Work request –
Exactly the lines from the beginning of the material to the line with "83 387 5.60" are to be repeated, both ends included.

Data excerpts –
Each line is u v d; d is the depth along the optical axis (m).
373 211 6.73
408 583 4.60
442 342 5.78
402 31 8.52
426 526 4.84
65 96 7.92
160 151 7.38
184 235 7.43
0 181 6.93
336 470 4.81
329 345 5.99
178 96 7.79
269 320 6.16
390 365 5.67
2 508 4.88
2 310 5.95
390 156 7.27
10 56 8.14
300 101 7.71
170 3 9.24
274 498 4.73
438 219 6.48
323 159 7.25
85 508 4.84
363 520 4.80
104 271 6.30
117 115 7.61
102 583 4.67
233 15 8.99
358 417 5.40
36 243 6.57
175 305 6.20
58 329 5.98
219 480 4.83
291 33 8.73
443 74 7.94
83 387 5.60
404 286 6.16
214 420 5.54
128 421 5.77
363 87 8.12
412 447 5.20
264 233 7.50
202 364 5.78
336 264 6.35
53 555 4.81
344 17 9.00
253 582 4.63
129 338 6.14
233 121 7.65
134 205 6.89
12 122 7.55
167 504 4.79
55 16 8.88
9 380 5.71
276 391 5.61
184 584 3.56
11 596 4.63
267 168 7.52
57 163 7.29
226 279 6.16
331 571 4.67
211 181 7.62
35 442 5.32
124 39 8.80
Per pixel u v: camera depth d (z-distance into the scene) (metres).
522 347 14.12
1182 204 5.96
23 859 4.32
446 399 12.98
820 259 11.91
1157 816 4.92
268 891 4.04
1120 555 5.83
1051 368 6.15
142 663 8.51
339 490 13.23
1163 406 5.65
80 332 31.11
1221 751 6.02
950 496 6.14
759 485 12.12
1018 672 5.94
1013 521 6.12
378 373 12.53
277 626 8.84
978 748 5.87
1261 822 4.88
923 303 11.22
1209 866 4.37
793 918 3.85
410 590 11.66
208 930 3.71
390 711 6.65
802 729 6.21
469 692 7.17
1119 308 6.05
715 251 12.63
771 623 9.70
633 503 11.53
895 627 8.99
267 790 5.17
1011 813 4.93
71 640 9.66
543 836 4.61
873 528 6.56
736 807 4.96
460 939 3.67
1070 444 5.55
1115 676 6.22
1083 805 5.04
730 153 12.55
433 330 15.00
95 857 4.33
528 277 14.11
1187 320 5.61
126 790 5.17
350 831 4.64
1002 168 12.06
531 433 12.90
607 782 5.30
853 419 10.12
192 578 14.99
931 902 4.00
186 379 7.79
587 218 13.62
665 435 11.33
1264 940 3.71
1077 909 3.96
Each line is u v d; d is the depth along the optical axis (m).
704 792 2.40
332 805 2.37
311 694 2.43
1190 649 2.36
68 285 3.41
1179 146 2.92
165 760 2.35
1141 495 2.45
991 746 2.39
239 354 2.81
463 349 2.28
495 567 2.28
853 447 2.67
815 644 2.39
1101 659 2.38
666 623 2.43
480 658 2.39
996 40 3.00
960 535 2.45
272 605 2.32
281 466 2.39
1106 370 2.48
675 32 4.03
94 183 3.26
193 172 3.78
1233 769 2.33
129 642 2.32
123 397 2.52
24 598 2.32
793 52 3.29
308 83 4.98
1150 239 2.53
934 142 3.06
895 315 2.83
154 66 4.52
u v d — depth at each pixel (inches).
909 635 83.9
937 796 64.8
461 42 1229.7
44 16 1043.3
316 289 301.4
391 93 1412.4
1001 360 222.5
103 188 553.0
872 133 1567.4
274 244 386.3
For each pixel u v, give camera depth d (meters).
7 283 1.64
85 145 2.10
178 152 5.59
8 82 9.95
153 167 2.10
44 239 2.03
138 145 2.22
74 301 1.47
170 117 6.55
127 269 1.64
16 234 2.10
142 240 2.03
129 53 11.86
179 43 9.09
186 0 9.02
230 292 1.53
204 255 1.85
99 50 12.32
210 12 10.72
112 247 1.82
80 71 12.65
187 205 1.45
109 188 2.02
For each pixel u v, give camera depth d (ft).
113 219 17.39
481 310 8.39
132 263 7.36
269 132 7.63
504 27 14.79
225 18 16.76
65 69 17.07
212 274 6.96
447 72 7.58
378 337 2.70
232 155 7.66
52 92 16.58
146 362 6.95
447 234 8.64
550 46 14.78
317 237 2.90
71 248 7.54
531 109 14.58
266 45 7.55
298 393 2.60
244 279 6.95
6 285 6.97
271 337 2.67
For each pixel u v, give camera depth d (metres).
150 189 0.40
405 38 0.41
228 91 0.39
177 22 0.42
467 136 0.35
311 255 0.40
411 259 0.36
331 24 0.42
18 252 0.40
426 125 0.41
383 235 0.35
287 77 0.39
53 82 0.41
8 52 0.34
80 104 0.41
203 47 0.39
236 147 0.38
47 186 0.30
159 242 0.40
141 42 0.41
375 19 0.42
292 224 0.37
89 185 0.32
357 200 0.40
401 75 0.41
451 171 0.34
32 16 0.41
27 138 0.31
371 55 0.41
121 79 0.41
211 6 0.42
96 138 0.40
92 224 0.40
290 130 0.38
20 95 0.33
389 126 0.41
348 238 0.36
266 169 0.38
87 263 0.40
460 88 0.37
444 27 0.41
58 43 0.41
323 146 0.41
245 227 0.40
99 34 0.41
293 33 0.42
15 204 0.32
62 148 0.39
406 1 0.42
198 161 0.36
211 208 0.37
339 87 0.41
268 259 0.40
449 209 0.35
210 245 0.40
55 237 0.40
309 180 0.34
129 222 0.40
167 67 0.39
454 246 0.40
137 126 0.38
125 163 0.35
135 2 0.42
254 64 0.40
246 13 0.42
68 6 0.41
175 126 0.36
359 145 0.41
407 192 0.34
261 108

Written answer –
Each line is u v d; d is the depth along the optical axis (m).
373 211 6.73
408 583 4.60
442 342 5.78
402 31 8.52
426 526 4.84
65 96 7.92
160 151 7.38
184 235 7.43
0 181 6.93
336 470 4.81
329 345 5.99
178 96 7.79
269 320 6.16
390 365 5.67
2 508 4.88
2 310 5.95
390 156 7.27
10 56 8.14
300 101 7.71
170 3 9.24
274 498 4.73
438 219 6.48
323 159 7.25
85 508 4.84
363 520 4.80
104 271 6.30
117 115 7.61
102 583 4.67
233 15 8.99
358 417 5.40
36 243 6.57
175 305 6.20
58 329 5.98
219 480 4.83
291 33 8.73
443 74 7.94
83 387 5.60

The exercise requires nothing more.